High inflation doesn’t bother Duterte and company

Last month, inflation in the Philippines hit a five-year high of 5.7 percent.

Ordinarily, a country’s leadership would be concerned about such a situation. Some would even be alarmed.

Not the Duterte administration, though. As far as the government is concerned, inflation is a fact of life that everyone should live with.

As long as President Duterte remains popular, all is well. So goes the thinking of everyone in his administration. Sadly, this includes his Cabinet secretaries tasked with making sure the economy moves forward without too many hitches.

They are comparing the heightened inflation and the tax law that caused it as a bitter medicine that needs to be swallowed in order for the Philippine economy to get better.

Well, excuse me. Before Mr. Duterte and his apostles took over the reins of government, the Philippine economy was doing just fine, thank you. In fact, it was considered one of the best performing not only in the region, but the world.

This is no PR claim. It is a fact that can be verified by reviewing the data of how well the country was doing globally prior to the elevation of the mayor of Davao City to Philippine president.

What’s happening today is known as cost-push inflation, caused by the higher cost of manufacturing goods which is then passed on to consumers.

Some may paint a rosy picture of the economy and say that inflation today is actually spurred by higher demand for all kinds of goods and services because Filipino consumers are generally better off.

This is simply not true.

To be fair, some inflation can actually be good as it could push economic growth. This deliberate inflation is adopted by various countries with different rates of success. It is extremely doubtful if this tactic will work in the Philippines.

Thus, it is already a given that the government will miss its inflation target for 2018, pegged at between two to four percent.

It goes without saying that the masses are the hardest hit by the rise in prices.

One example should suffice. Previously, the minimum fare was P8. This is what jeepney drivers charged their passengers for short distances. Now the minimum fare is P9.

So is a P1 hike such a big deal?

Yes it is, considering that the vast majority of Filipinos take the jeep to work, or go to school, or head anywhere for that matter.

Simple math tells us that a P1 increase over the previous P8 is actually a 12.5 percent increase. This is way over the 5.7 percent increase posted last month.

We can disregard this dramatic increases in the cost of cigarettes and other tobacco products since they do cause cancer. But it does not help the country’s tobacco farmers in the northern part of Luzon who still depend on the plant for their livelihood.

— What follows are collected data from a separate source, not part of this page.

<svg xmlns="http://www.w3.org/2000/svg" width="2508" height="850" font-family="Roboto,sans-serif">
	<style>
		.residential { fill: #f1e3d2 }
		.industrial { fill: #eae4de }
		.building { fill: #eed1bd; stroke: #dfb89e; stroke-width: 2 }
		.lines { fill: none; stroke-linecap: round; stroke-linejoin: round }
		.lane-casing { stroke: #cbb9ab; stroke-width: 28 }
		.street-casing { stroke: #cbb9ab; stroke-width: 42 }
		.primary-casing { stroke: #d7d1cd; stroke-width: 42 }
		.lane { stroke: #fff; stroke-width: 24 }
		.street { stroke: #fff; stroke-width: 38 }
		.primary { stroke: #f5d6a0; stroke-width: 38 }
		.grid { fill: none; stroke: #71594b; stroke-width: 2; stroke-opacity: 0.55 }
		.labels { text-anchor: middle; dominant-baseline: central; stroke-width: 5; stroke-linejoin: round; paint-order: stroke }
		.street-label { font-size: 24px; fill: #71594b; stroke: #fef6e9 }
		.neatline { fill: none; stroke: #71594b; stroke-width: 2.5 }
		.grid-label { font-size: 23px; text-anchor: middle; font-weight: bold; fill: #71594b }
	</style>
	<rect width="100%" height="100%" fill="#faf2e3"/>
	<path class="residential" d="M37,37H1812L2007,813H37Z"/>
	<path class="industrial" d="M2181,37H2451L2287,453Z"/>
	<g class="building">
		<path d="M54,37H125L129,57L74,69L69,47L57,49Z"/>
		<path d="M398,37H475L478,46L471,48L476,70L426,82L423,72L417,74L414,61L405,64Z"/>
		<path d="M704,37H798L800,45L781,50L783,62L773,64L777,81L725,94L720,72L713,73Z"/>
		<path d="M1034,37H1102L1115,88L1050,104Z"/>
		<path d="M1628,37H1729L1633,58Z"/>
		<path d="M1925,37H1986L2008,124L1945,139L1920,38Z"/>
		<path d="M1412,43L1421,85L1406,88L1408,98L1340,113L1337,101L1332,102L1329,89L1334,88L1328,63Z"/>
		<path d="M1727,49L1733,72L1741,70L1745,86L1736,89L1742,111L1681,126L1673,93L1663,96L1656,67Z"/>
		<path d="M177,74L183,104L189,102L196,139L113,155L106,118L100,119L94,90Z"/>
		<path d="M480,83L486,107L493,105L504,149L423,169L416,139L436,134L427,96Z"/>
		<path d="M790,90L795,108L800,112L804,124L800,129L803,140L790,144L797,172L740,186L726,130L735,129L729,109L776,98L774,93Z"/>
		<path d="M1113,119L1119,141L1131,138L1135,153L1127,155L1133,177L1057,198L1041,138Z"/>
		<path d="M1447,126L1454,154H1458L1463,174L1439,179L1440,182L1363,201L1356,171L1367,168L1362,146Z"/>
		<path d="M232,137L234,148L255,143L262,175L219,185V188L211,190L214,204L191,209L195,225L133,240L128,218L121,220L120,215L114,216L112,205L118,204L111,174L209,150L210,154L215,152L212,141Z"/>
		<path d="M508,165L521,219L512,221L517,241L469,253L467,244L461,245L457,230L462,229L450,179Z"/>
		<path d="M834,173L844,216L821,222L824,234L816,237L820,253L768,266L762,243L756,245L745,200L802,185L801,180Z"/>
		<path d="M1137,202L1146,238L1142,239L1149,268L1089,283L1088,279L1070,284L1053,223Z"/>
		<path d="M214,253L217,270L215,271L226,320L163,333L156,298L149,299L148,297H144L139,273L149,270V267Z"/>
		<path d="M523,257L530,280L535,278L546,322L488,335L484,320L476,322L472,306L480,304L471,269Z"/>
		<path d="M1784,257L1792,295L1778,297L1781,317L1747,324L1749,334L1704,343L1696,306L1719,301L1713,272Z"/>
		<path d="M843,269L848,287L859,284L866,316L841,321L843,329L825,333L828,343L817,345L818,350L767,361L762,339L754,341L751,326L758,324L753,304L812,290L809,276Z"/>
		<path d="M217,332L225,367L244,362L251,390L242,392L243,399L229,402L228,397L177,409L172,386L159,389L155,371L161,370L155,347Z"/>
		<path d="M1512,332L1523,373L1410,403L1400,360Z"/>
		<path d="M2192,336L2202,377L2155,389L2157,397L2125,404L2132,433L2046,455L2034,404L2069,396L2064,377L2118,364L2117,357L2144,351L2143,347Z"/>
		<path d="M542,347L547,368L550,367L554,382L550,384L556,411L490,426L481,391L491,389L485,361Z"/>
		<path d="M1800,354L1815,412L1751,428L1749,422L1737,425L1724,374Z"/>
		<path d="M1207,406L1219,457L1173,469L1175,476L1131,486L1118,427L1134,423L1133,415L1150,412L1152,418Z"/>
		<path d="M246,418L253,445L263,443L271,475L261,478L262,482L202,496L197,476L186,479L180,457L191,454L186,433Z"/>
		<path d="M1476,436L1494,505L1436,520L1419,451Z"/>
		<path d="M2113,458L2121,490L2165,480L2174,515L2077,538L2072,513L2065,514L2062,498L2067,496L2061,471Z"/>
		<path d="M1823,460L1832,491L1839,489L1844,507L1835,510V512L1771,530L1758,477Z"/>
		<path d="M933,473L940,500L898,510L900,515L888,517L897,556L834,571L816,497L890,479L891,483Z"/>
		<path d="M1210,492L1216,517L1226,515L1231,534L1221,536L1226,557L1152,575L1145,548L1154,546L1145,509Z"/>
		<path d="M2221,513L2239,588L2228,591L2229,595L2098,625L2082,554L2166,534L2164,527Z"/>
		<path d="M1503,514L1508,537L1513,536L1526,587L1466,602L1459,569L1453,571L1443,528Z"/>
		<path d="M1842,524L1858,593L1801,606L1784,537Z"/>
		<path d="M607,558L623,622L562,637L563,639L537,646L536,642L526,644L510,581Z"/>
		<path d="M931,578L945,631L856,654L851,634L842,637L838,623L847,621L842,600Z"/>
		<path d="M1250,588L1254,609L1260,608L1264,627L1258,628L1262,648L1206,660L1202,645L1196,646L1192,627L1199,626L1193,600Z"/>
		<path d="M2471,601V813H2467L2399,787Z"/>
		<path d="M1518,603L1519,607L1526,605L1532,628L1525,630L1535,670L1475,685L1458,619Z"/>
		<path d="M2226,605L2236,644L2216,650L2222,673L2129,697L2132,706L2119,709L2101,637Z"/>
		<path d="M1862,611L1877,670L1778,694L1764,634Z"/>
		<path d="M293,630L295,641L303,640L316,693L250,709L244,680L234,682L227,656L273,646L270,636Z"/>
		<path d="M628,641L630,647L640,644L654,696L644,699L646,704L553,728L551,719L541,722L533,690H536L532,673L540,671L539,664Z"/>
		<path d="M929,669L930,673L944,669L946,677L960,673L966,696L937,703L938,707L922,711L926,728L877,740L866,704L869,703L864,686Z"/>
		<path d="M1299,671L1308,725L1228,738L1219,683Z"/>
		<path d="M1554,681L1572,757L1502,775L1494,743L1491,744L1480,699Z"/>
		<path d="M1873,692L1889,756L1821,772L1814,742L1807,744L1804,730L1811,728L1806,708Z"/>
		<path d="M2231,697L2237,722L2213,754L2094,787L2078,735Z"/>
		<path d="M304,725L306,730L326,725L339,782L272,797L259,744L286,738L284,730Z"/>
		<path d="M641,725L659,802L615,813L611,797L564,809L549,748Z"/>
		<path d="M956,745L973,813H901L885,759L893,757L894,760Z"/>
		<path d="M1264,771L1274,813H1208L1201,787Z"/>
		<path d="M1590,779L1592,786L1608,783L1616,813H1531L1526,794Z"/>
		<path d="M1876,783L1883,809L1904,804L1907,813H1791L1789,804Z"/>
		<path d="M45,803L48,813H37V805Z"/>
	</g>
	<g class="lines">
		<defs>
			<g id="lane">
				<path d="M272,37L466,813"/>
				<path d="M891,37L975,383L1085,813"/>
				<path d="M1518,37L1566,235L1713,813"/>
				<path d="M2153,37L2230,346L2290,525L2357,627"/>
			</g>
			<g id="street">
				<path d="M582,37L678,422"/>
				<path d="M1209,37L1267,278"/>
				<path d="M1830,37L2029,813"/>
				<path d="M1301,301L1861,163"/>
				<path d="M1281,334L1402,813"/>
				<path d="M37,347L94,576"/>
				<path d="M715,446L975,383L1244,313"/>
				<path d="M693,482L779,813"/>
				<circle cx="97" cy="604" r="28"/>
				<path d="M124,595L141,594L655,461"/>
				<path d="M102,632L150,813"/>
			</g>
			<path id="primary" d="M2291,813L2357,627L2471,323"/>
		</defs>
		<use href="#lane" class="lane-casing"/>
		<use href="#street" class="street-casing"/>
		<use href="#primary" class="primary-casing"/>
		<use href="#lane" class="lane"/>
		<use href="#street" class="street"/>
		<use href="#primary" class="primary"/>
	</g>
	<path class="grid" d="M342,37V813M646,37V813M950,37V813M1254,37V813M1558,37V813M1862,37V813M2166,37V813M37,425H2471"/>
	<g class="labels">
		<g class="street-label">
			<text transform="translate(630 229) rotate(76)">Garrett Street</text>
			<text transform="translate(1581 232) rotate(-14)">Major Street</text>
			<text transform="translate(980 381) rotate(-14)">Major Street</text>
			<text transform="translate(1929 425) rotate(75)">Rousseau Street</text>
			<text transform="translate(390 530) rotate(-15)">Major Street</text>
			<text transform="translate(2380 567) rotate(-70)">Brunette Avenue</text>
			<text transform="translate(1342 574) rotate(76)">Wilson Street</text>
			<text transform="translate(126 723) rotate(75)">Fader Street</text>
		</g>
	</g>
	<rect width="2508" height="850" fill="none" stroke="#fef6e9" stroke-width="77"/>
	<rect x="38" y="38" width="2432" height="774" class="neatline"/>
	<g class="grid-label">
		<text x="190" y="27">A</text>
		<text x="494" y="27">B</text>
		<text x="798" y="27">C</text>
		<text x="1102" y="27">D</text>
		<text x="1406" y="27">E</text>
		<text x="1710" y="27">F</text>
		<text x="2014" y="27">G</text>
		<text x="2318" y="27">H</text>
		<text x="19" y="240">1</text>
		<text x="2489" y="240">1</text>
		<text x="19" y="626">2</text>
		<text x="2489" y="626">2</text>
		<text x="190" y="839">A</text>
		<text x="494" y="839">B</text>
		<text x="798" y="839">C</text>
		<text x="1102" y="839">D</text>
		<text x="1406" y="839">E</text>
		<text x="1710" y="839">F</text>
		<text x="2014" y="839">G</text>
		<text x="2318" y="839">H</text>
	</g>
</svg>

Soft drinks (AKA soda) are another matter. While considered a luxury product, Filipinos remain avid consumers of Coke and Pepsi and all other carbonated and non-carbonated drinks which contain loads of sugar.

Also, sugar remains one of the country’s most important industries with hundreds of thousands of families dependent on the crop to survive.

I am not alone in blaming the Duterte administration-sponsored Train Law for being the primary cause of the ongoing high inflation. Sadly, the government is now pushing for a Train 2 law, which would cover higher taxes on more goods and services.

Sooner or later, the high taxes imposed by the current regime will reach a tipping point when even the kanto boys who are among the most avid of Dutertards will call for drastic action against this government.